• PROBLEM STATEMENT
Collect every line of the listing that contains the string "comienzos" and copy each one in full.

• THE RECORDS
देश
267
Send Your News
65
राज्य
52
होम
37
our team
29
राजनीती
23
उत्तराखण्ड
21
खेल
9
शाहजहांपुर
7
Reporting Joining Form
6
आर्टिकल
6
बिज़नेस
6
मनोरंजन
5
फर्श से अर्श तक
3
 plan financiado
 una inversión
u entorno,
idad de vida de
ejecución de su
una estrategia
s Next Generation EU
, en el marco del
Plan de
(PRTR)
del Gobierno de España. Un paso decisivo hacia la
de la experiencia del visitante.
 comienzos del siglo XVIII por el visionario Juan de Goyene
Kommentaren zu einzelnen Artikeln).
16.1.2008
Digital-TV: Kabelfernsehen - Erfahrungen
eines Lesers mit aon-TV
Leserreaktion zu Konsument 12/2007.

• ANSWER BOX
 comienzos del siglo XVIII por el visionario Juan de Goyene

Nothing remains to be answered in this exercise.